--- Extract Enclosed Below ---
Interesting article on food of primates/hunter gatherers and the diversity htat it can encompass. You really have to read the whole article for it to make sense. From largely plant based to largely animal based as long as it isn't processed you are on the right track.
While it's true humans are related to all other primates, and most closely to the apes, there are some significant differences.
It's important to look at the large events in human evolution, particularly those since speciation from chimps, which are our closest relatives, starting with the last common ancestor we share with chimps. This last common ancestor existed approximately 5-8 million years ago. This coincided with the formation of the Great Rift Valley of eastern Africa, and the concurrent development of savannas and grassland (as opposed to coast-to-coast forests which preceded this landscape).
For the majority of human evolution (the entire period of australopithecus, which preceded the homo genus) up to the proliferation of homo erectus (stretching from 5-8M years ago to about 1.8M years ago) human ancestors lived in this grassland area no wider than a single time zone, while our ape relatives remained in forested areas. During this several million year period, we were under very different evolutionary pressures than our ape relatives (which lived in an environment essentially unchanged from that which they evolved in).
--- End of Enclosed Extract ---
--- Extracted entries Enclosed Below ---
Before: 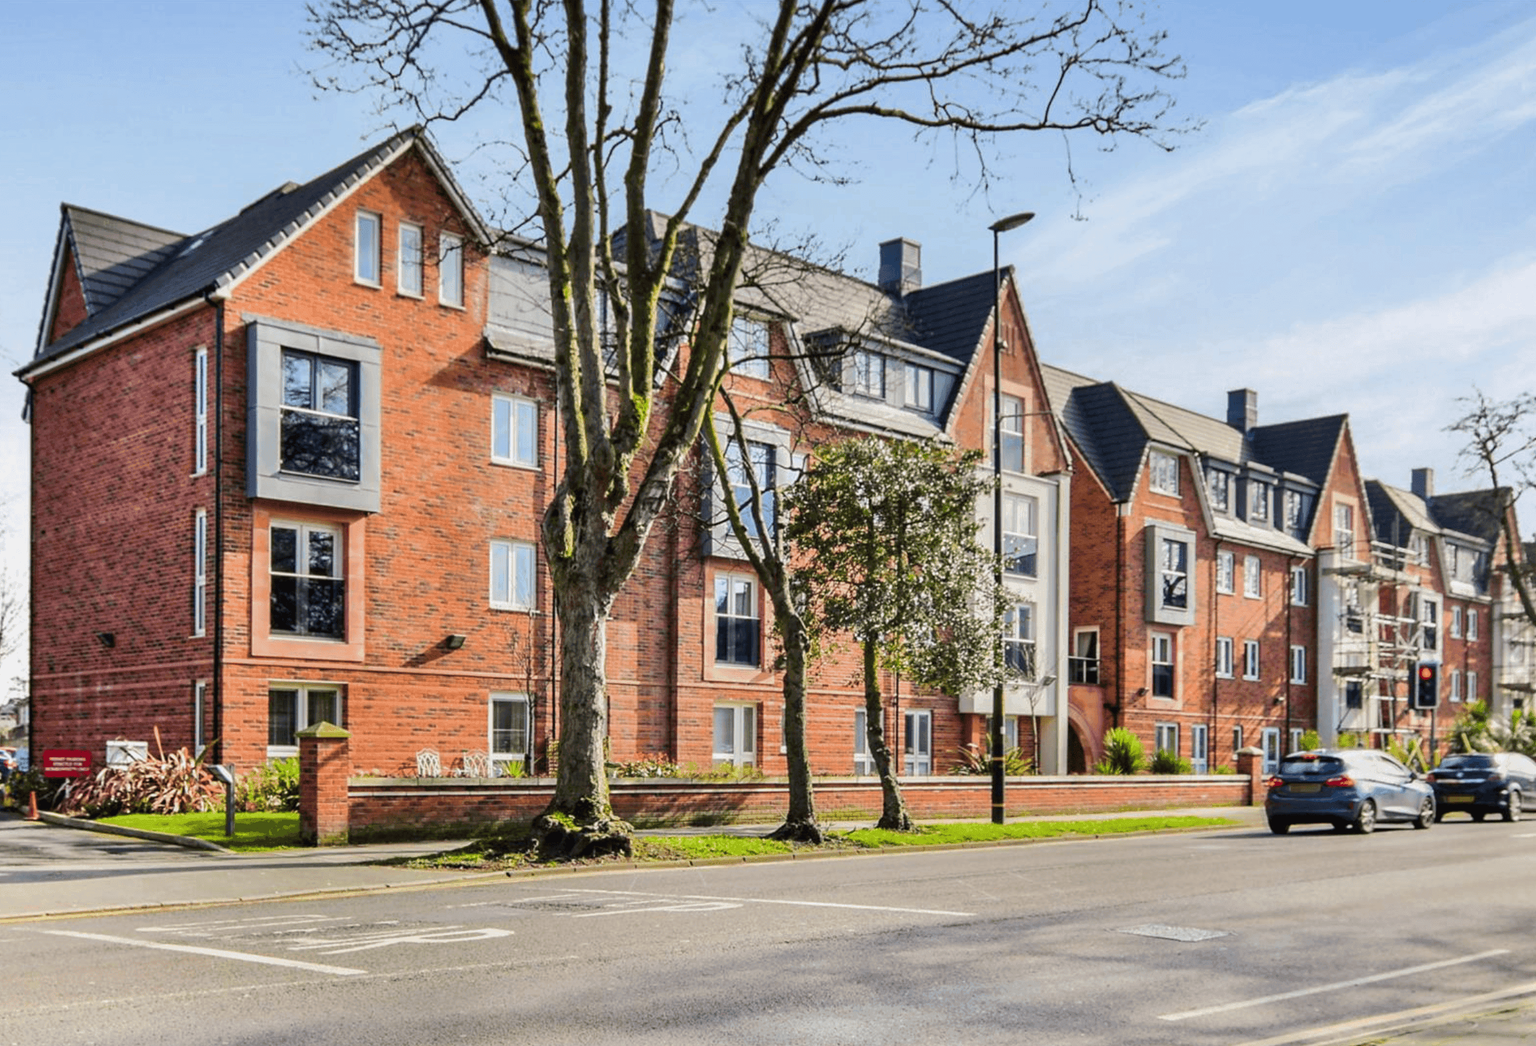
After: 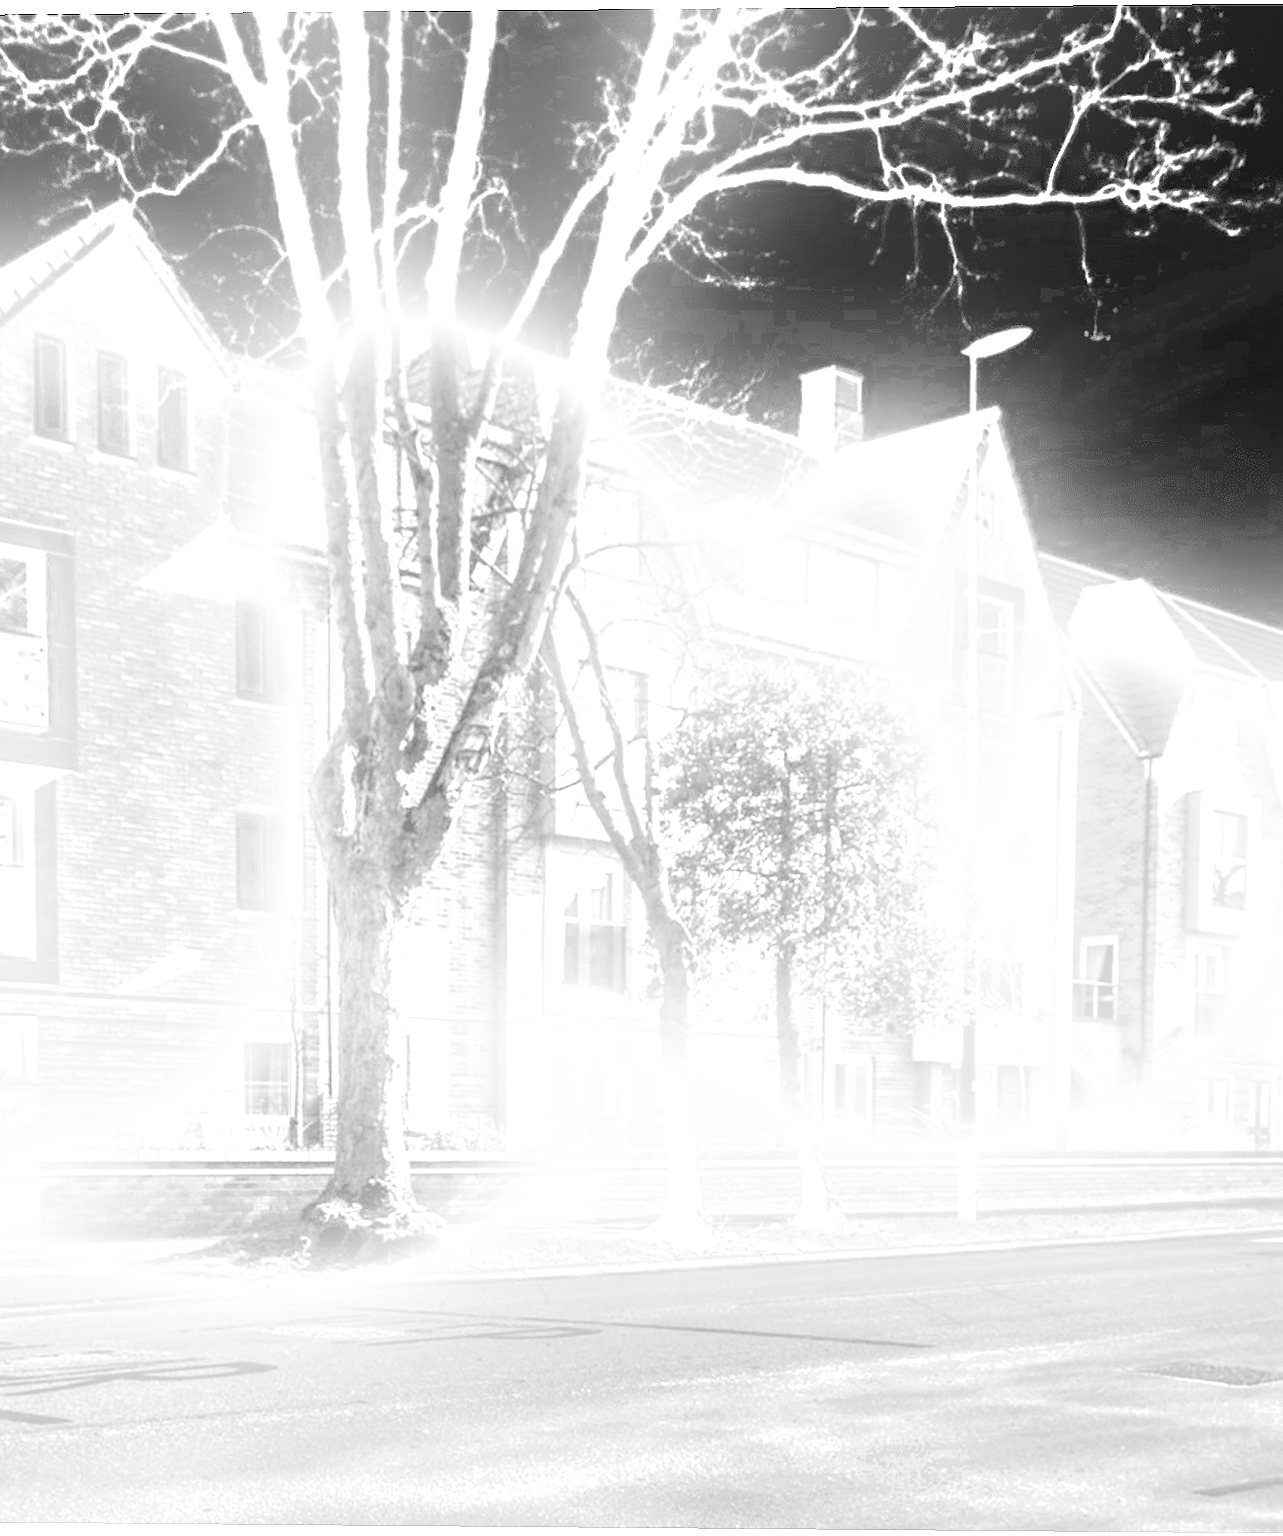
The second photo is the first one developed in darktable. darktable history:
bloom: on, module defaults
rotate and perspective: lens shift (vertical) 0.048, lens shift (horizontal) -0.024, automatic cropping off
color zones: curves: ch0 [(0, 0.613) (0.01, 0.613) (0.245, 0.448) (0.498, 0.529) (0.642, 0.665) (0.879, 0.777) (0.99, 0.613)]; ch1 [(0, 0.035) (0.121, 0.189) (0.259, 0.197) (0.415, 0.061) (0.589, 0.022) (0.732, 0.022) (0.857, 0.026) (0.991, 0.053)]
crop: left 21.496%, right 22.254%
monochrome: on, module defaults
exposure: black level correction 0.005, exposure 2.084 EV, compensate highlight preservation false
--- End of Enclosed Extracted entries ---
» Instructions for the task
Reproduce the entire passage on human evolution and diet from above, word for word.

» Solution for this task
Interesting article on food of primates/hunter gatherers and the diversity htat it can encompass. You really have to read the whole article for it to make sense. From largely plant based to largely animal based as long as it isn't processed you are on the right track.
While it's true humans are related to all other primates, and most closely to the apes, there are some significant differences.
It's important to look at the large events in human evolution, particularly those since speciation from chimps, which are our closest relatives, starting with the last common ancestor we share with chimps. This last common ancestor existed approximately 5-8 million years ago. This coincided with the formation of the Great Rift Valley of eastern Africa, and the concurrent development of savannas and grassland (as opposed to coast-to-coast forests which preceded this landscape).
For the majority of human evolution (the entire period of australopithecus, which preceded the homo genus) up to the proliferation of homo erectus (stretching from 5-8M years ago to about 1.8M years ago) human ancestors lived in this grassland area no wider than a single time zone, while our ape relatives remained in forested areas. During this several million year period, we were under very different evolutionary pressures than our ape relatives (which lived in an environment essentially unchanged from that which they evolved in).